Spc. Nicholas Pudell, forward observer, Headquarters and Headquarters Company, 2nd-151st Inf., said he is proud that he has been able to take part in Bold Quest and have the opportunity to work with other service members from countries to help test new technologies that could render positive results on the battlefield.
"It was a really good experience," said Pudell. "It makes me feel really good that what we're doing out here could possibly help save soldiers lives in Afghanistan and Iraq right now. It also makes me feel really good that they came to the Indiana National Guard and asked us to do this. It's a privilege to be here."
Besides testing equipment for operations analysts, Indiana Guardsmen also had the opportunity to get to know soldiers from the participating coalition countries, comparing tactics procedures and weaponry.

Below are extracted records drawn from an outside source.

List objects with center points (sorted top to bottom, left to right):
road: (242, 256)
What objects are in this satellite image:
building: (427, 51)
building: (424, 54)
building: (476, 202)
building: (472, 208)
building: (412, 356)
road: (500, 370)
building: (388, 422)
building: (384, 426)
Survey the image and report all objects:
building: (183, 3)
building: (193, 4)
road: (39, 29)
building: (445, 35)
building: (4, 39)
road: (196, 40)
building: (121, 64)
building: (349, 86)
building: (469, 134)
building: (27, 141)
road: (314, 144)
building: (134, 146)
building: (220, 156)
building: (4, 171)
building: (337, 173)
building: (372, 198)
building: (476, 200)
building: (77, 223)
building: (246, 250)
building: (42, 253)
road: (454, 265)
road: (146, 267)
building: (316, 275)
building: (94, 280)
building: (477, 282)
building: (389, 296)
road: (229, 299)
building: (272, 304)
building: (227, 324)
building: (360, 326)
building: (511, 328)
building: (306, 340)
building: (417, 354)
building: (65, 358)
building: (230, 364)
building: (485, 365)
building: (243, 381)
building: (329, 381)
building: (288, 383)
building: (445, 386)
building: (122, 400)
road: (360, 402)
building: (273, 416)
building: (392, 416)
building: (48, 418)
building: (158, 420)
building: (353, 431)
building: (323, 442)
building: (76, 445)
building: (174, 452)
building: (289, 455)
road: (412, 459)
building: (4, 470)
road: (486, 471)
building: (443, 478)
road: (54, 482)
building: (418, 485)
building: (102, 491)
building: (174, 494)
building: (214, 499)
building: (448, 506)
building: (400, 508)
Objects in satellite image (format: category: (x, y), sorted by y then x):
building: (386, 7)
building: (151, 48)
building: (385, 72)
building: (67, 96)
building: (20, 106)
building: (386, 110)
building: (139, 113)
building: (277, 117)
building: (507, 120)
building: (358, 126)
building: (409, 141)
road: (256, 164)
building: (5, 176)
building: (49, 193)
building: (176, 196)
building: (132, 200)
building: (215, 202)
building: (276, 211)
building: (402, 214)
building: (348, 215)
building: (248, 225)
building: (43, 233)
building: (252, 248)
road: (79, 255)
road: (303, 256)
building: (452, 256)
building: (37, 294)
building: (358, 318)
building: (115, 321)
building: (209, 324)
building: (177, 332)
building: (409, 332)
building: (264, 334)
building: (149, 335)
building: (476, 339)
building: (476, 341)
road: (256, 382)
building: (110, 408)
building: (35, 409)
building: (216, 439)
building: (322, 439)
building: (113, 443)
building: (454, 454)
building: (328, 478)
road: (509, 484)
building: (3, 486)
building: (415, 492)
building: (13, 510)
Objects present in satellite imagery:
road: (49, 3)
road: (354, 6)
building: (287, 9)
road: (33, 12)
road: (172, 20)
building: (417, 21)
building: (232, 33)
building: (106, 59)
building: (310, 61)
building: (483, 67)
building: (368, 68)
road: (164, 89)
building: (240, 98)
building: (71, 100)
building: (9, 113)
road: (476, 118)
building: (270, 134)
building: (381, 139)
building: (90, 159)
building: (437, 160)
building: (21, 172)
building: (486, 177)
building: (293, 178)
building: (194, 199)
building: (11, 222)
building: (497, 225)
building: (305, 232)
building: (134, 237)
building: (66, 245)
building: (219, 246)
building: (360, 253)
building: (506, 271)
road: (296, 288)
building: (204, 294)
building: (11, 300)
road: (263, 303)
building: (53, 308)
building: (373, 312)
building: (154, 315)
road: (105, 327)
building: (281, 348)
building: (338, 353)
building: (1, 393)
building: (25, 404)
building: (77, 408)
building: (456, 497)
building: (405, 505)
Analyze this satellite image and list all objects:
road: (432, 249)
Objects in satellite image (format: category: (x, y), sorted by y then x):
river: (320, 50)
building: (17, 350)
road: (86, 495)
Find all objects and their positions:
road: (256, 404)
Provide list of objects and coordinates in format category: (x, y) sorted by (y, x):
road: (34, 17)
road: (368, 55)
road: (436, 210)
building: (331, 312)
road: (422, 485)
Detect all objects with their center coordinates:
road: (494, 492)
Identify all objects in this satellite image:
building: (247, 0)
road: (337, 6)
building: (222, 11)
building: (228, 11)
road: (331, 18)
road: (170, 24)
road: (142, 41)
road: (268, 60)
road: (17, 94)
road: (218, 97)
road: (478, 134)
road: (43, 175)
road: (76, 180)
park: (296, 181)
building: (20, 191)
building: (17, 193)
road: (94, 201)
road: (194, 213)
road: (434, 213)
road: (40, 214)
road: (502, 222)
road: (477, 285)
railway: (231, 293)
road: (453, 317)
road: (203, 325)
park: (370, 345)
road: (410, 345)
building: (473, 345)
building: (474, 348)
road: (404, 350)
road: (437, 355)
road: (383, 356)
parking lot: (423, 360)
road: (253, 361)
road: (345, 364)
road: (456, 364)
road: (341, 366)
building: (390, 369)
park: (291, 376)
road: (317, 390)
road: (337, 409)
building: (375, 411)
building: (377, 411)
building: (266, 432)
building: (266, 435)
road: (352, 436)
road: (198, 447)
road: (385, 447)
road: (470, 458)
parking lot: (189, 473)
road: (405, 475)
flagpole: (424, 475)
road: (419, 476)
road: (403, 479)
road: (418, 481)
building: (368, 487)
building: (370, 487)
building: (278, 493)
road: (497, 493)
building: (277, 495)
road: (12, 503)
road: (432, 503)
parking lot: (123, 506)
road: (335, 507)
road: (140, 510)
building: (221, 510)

"It's been pretty awesome seeing some of the similarities, as well as the differences, between our own ways of doing things and those of other units from foreign countries here," said Staff Sgt. Shey J. Kelley, squad leader with 2nd Platoon., "B" Company, 2nd-151st Inf.
Although this is the first time Indiana National Guard units have participated in Bold Quest, Stuart Whitehead, assistant deputy director of Command, Control and Integration for the U.S. Joint Staff, said he had every confidence that the Guard would complement the exercise well.
"My expectation was pretty high because of the Guard's reputation and the contributions the Guard has made and continues to make in the fight today," said Whitehead. "Given the way the total force is working today, I think what we found is that we are able to work at very high levels of tempo and technical expertise."